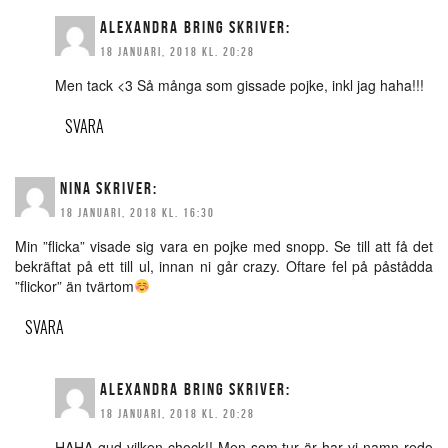
ALEXANDRA BRING
SKRIVER:
18 JANUARI, 2018 KL. 20:28
Men tack <3 Så många som gissade pojke, inkl jag haha!!!
SVARA
NINA
SKRIVER:
18 JANUARI, 2018 KL. 16:30
Min ”flicka” visade sig vara en pojke med snopp. Se till att få det
bekräftat på ett till ul, innan ni går crazy. Oftare fel på påstådda
”flickor” än tvärtom
SVARA
ALEXANDRA BRING
SKRIVER:
18 JANUARI, 2018 KL. 20:28
HAHA gud vilken chock!! Men som tur är har vi namn redo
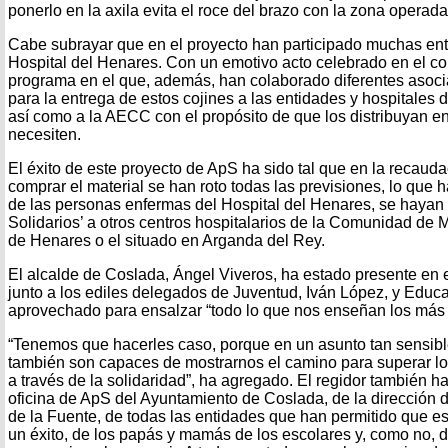
ponerlo en la axila evita el roce del brazo con la zona operada
Cabe subrayar que en el proyecto han participado muchas enti
Hospital del Henares. Con un emotivo acto celebrado en el co
programa en el que, además, han colaborado diferentes asoci
para la entrega de estos cojines a las entidades y hospitales 
así como a la AECC con el propósito de que los distribuyan en
necesiten.
El éxito de este proyecto de ApS ha sido tal que en la recaud
comprar el material se han roto todas las previsiones, lo que
de las personas enfermas del Hospital del Henares, se hayan
Solidarios’ a otros centros hospitalarios de la Comunidad de 
de Henares o el situado en Arganda del Rey.
El alcalde de Coslada, Ángel Viveros, ha estado presente en e
junto a los ediles delegados de Juventud, Iván López, y Educ
aprovechado para ensalzar “todo lo que nos enseñan los má
“Tenemos que hacerles caso, porque en un asunto tan sensibl
también son capaces de mostrarnos el camino para superar lo
a través de la solidaridad”, ha agregado. El regidor también ha
oficina de ApS del Ayuntamiento de Coslada, de la dirección 
de la Fuente, de todas las entidades que han permitido que es
un éxito, de los papás y mamás de los escolares y, como no, d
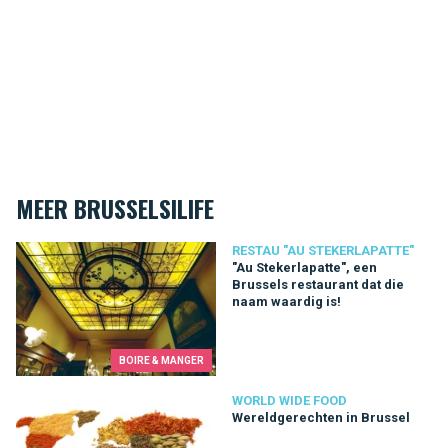
MEER BRUSSELSILIFE
"Au Stekerlapatte", een Brussels restaurant dat die naam waard
RESTAU "AU STEKERLAPATTE"
"Au Stekerlapatte", een
Brussels restaurant dat die
naam waardig is!
BOIRE & MANGER
Wereldgerechten in Brussel
WORLD WIDE FOOD
Wereldgerechten in Brussel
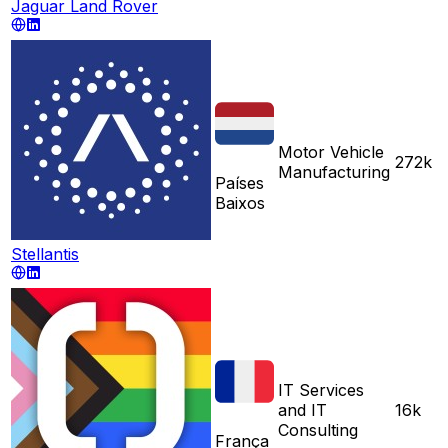
Jaguar Land Rover
Motor Vehicle
272k
Manufacturing
Países
Baixos
Stellantis
IT Services
and IT
16k
Consulting
França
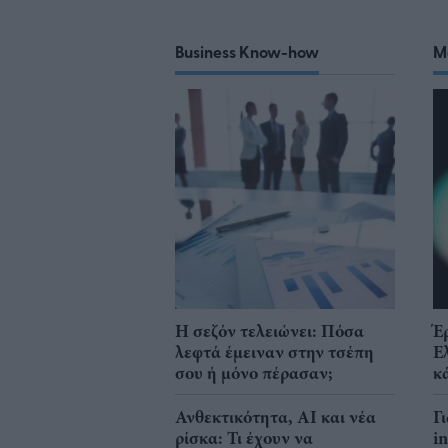
Business Know-how
M
Η σεζόν τελειώνει: Πόσα
Έ
λεφτά έμειναν στην τσέπη
Ε
σου ή μόνο πέρασαν;
κ
Ανθεκτικότητα, AI και νέα
Γ
ρίσκα: Τι έχουν να
i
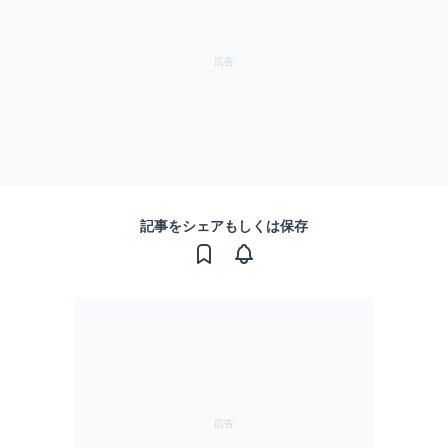
記事をシェアもしくは保存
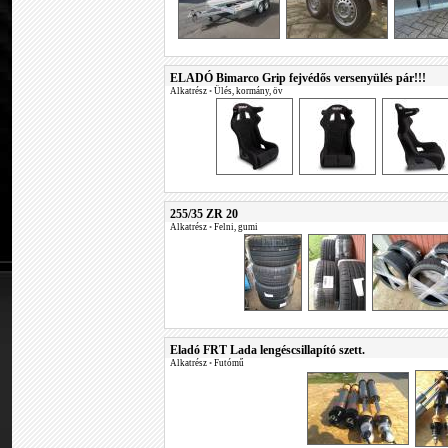
ELADÓ Bimarco Grip fejvédős versenyülés pár!!!
Alkatrész
•
Ülés, kormány, öv
255/35 ZR 20
Alkatrész
•
Felni, gumi
Eladó FRT Lada lengéscsillapító szett.
Alkatrész
•
Futómű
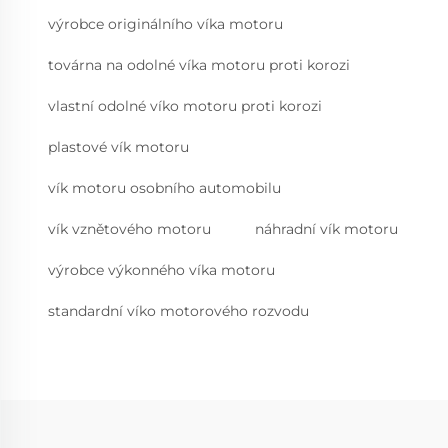
výrobce originálního víka motoru
továrna na odolné víka motoru proti korozi
vlastní odolné víko motoru proti korozi
plastové vík motoru
vík motoru osobního automobilu
vík vznětového motoru
náhradní vík motoru
výrobce výkonného víka motoru
standardní víko motorového rozvodu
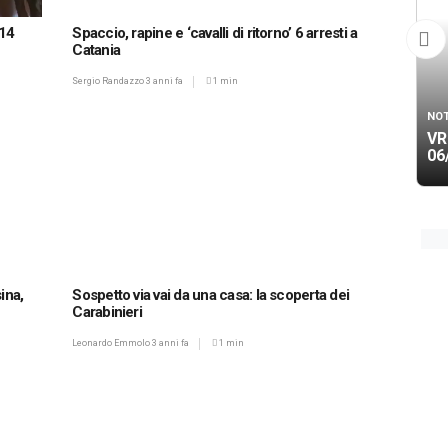
 14
Spaccio, rapine e ‘cavalli di ritorno’ 6 arresti a
Catania
Sergio Randazzo
3 anni fa
1 min
NOT
VR
06
ina,
Sospetto via vai da una casa: la scoperta dei
Carabinieri
Leonardo Emmolo
3 anni fa
1 min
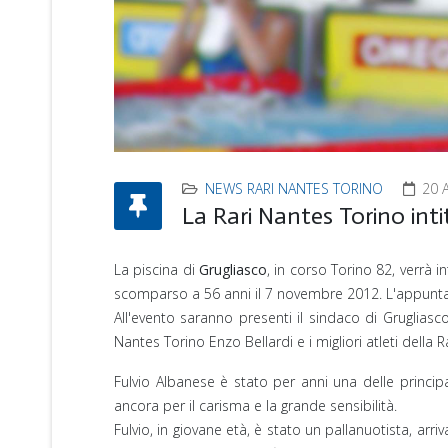
NEWS RARI NANTES TORINO
20 
La Rari Nantes Torino inti
La piscina di
Grugliasco
, in corso Torino 82, verrà in
scomparso a 56 anni il 7 novembre 2012. L'appunta
All'evento saranno presenti il sindaco di Grugliasc
Nantes Torino Enzo Bellardi e i migliori atleti della 
Fulvio Albanese è stato per anni una delle princip
ancora per il carisma e la grande sensibilità.
Fulvio, in giovane età, è stato un pallanuotista, arri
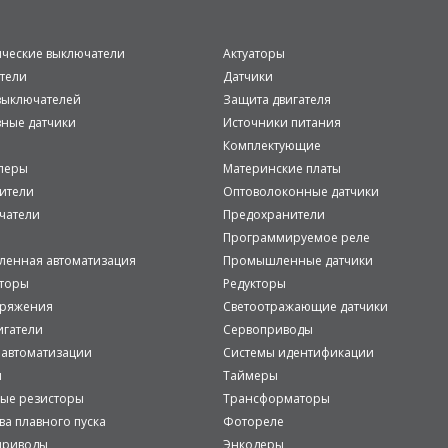
ические выключатели
Актуаторы
тели
Датчики
ыключателей
Защита двигателя
вные датчики
Источники питания
Комплектующие
леры
Материнские платы
ители
Оптоволоконные датчики
чатели
Предохранители
Программируемое реле
енная автоматизация
Промышленные датчики
аторы
Редукторы
пряжения
Светоотражающие датчики
игатели
Сервоприводы
 автоматизации
Системы идентификации
и
Таймеры
ые резисторы
Трансформаторы
ва плавного пуска
Фотореле
приводы
Энкодеры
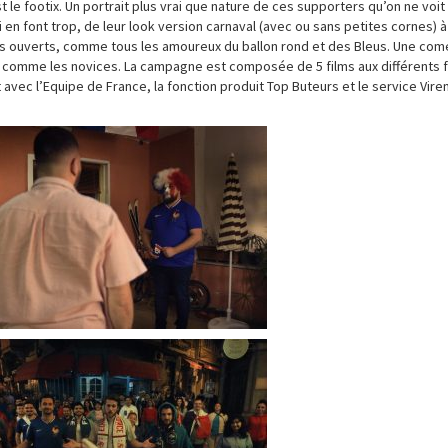
 le footix. Un portrait plus vrai que nature de ces supporters qu’on ne voit
 en font trop, de leur look version carnaval (avec ou sans petites cornes) à
as ouverts, comme tous les amoureux du ballon rond et des Bleus. Une com
urs comme les novices. La campagne est composée de 5 films aux différents
t avec l’Equipe de France, la fonction produit Top Buteurs et le service Vir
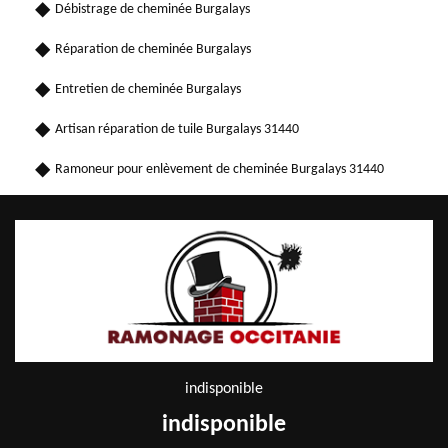
Débistrage de cheminée Burgalays
Réparation de cheminée Burgalays
Entretien de cheminée Burgalays
Artisan réparation de tuile Burgalays 31440
Ramoneur pour enlèvement de cheminée Burgalays 31440
indisponible
indisponible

Exercise prompt - Give the number of lines that hold the word "till" in these records, with nothing added.

Expected output - 2